- **Task statement**
Could you filter the records below and keep only the lines with the word "wrist"?
Extracted entries: Begin
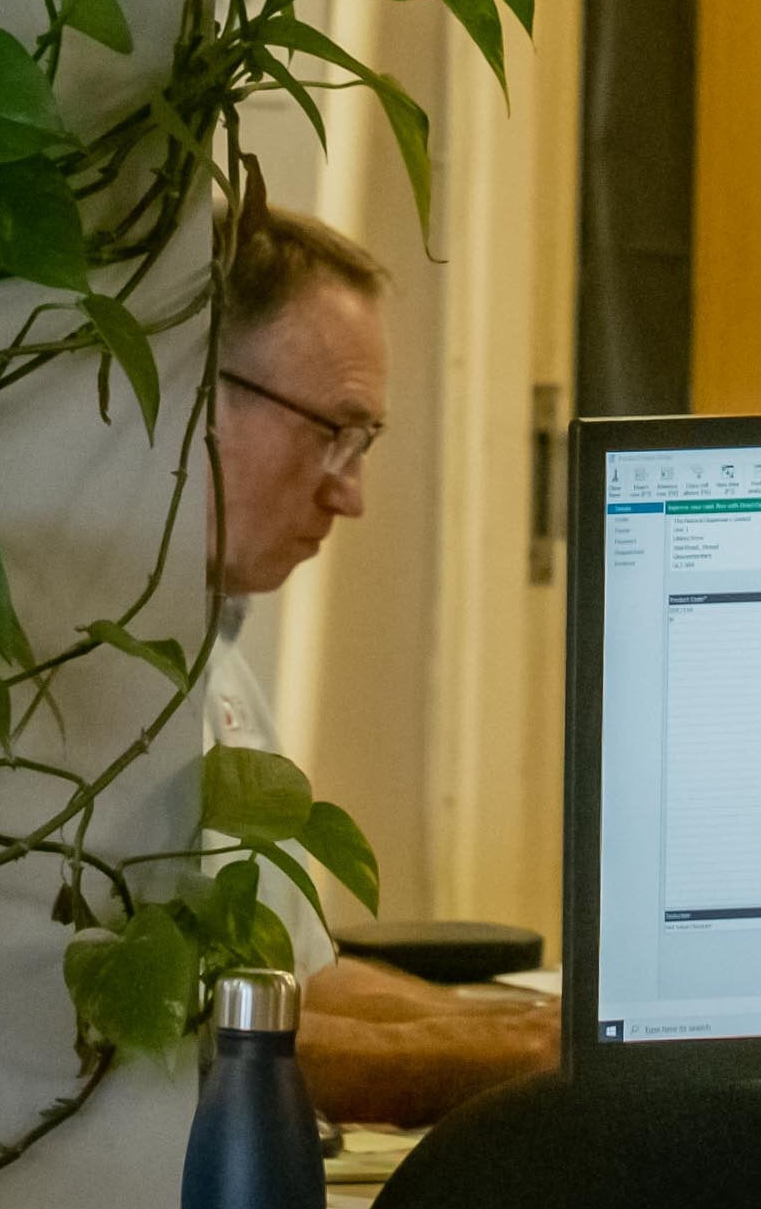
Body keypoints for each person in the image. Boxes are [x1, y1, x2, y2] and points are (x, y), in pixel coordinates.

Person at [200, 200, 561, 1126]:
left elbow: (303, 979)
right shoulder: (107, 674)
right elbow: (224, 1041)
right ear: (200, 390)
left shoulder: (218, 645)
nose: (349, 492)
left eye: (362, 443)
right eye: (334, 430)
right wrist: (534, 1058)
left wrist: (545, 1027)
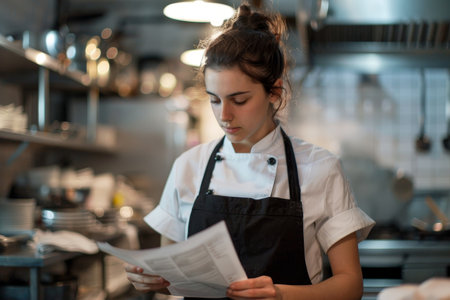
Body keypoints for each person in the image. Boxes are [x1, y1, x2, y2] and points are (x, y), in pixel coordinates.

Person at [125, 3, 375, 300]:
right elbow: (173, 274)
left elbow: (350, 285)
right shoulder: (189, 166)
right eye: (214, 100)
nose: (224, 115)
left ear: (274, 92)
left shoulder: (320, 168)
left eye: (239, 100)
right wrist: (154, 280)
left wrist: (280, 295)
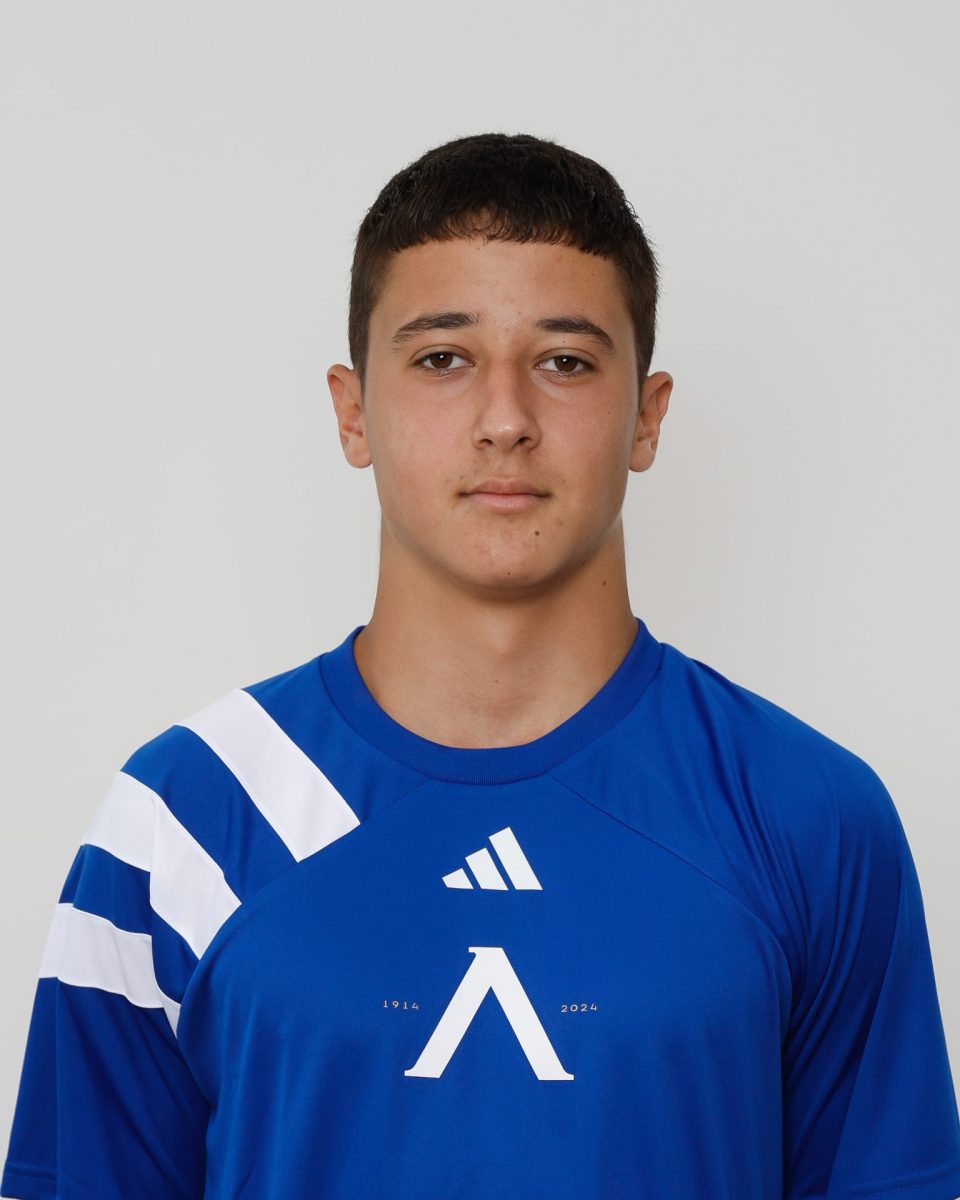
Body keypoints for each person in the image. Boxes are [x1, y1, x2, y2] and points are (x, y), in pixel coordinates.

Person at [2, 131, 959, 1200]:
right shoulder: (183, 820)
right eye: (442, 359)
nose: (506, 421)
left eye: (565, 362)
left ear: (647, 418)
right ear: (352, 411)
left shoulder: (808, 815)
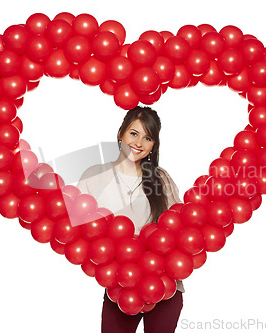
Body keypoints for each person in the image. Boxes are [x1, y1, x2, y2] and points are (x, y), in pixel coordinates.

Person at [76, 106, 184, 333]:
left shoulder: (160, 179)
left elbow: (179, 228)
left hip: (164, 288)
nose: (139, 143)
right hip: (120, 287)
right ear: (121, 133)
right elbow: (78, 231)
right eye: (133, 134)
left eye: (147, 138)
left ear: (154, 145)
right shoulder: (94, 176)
Extracted entries: End
- **Response area**
right wrist: (534, 1058)
left wrist: (545, 1027)
right wrist: (154, 280)
left wrist: (280, 295)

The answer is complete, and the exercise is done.